_Problem to solve_:
Pick out all lines with the word "standard" from the records that follow.

_Source data_:
____________________

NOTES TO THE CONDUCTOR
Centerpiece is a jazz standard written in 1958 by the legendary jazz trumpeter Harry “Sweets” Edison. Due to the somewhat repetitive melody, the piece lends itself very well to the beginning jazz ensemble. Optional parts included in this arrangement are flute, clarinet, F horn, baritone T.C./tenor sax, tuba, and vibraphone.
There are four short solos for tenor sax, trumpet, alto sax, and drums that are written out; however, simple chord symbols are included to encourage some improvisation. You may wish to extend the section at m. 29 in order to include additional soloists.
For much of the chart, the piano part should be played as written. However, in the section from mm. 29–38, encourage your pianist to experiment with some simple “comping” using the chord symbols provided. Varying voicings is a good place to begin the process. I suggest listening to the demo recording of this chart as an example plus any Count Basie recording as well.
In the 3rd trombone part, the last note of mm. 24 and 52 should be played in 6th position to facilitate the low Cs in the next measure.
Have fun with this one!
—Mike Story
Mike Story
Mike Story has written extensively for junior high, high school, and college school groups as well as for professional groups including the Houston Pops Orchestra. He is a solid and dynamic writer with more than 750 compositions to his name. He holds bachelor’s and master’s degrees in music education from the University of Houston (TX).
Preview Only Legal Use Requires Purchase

____________________

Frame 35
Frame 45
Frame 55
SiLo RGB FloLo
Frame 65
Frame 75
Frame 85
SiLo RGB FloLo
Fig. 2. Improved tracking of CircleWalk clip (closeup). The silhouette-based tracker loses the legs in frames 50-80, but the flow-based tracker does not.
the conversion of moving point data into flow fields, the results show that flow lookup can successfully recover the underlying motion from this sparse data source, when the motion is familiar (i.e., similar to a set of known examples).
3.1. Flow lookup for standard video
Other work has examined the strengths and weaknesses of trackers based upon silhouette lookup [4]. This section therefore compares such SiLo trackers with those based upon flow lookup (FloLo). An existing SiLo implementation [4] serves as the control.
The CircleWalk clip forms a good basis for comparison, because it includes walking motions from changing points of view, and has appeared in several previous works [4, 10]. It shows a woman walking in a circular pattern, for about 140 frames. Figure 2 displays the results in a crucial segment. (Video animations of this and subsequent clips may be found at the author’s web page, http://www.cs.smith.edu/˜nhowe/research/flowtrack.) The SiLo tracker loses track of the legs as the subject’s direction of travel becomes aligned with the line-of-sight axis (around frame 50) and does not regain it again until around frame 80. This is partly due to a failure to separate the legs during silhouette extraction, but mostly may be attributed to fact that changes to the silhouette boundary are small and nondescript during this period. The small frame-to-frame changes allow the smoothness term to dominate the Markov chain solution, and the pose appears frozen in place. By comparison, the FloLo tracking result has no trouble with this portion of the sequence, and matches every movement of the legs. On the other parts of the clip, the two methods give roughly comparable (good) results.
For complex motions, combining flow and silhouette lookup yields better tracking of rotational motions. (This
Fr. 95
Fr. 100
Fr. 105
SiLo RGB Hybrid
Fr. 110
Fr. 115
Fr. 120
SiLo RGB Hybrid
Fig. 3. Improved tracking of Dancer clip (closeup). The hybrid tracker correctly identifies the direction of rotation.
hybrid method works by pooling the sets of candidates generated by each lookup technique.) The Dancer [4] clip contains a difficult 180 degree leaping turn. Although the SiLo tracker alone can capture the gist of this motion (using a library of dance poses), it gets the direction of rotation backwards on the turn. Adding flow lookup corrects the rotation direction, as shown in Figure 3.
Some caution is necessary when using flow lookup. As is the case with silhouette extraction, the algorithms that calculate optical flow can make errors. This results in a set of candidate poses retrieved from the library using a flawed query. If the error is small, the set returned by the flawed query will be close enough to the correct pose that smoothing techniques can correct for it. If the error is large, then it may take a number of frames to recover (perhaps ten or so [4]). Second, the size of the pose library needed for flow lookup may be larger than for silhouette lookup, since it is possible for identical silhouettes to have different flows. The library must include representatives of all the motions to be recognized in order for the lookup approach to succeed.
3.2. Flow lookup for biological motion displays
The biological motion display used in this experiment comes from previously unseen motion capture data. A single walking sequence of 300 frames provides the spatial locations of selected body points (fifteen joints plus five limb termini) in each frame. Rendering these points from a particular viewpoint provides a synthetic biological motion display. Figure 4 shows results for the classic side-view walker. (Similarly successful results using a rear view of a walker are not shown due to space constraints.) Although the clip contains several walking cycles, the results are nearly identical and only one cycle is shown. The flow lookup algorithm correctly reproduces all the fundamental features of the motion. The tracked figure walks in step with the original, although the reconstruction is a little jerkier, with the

____________________

_Output of the exercise_:
Centerpiece is a jazz standard written in 1958 by the legendary jazz trumpeter Harry “Sweets” Edison. Due to the somewhat repetitive melody, the piece lends itself very well to the beginning jazz ensemble. Optional parts included in this arrangement are flute, clarinet, F horn, baritone T.C./tenor sax, tuba, and vibraphone.
3.1. Flow lookup for standard video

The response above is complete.